Frustratingly, this wasn't the first time they had been in this situation. The last time, it was when she had a little more care, when she had died for just a minute and she was actually bothered by her poor health... Things had changed.

"Hazel, please. I'm worried."

"I know," she sunk again. She thought she would be able to look him in the eyes when she spoke, she thought she would be able to handle everything. But she was wrong, just like she was wrong about a lot of things.

"One of these days," Roderick lowered his head and hushed his words slightly, "you're going to get yourself into a bad situation you can't get out of."

"...It wouldn't be the worst thing that could happen..."

"Do you know what you're saying, Hazel? Do you even realise?"

He paused and looked her over before sinking, his eyes boring into her as the thought struck him down like lightning.

"Of course you do..." He said in a breath of realisation. "Of course you do," he repeated, "...How long have you been thinking this way?"

"...A long time," she admitted, seeing no point in hiding the truth now that he knew more than anyone else had ever figured, "after granddad died..."

"Before-" he stopped, blinked, then leaned in with a hushed voice, "before you were even a detective?"

She nodded and suddenly, things began to click. He had known her longer than anyone. He knew her before she was The Hazel White, he knew her when she still cared, when she had barely a grasp of what she was doing in the world. She had come a long way, but for what? For this?

He felt partly to blame. If he had kept her away from crime scenes, if he had been there a little more, maybe she would never have become a detective. He knew her for years, he knew her life before all of this. But there they were, struggling to get through it because he didn't think to stop things from going too far. It wasn't his fault but, he couldn't convince himself of that.

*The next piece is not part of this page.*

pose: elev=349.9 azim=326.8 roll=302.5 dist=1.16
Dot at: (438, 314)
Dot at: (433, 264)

"Your stupid, badly thought out schemes, the carelessness, getting hurt over and over... that wasn't just idiocy, was it?"

She didn't answer. Yet, the silence said more than she ever could.

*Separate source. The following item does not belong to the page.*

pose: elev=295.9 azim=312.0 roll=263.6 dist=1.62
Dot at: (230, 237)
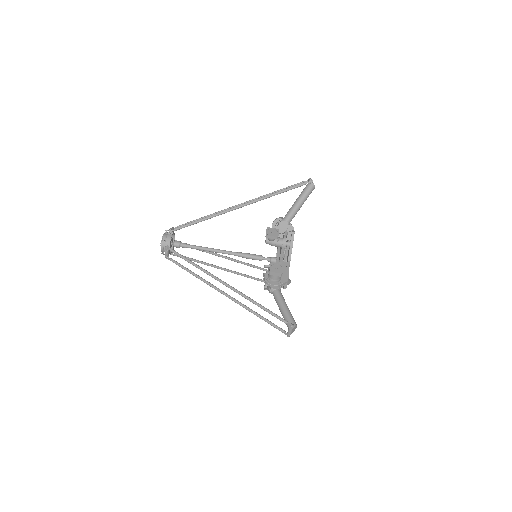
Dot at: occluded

"Talk to me, Hazel. Please."

"I don't want to be Hazel anymore."

She shook her head, unable to look anywhere but the blue blanket that seemed to be getting wetter and wetter as tears fell from her eyes with nowhere to go but down. She would have wiped them from her cheeks, but her hands were numb and wrapped too tightly. They hurt too much.

She didn't remember when she last cried. She didn't even feel like she was crying, but the tears were there, she felt them rolling down her cheeks and over her trembling lips, around her nose and just about everywhere. But she didn't feel it, not really. She just felt helpless.

"Then, should I call you Robin?" He asked.

She nodded. She didn't want to have to keep hearing the reminder of who she had become every time somebody called her out.

"We'll figure this out, Robin." He said, "if you need to talk about anything. The crime, life, life before all of this. Call me. I know I'm busier than I used to be, but I'll always make time for you. You know that, right?"

She smiled up at him sadly, her smile shaking and quivering as her nose turned red from sniffing and crying.

"I miss living with you," she admitted in a shaky voice. "I think that's the closest I felt to family in a long time."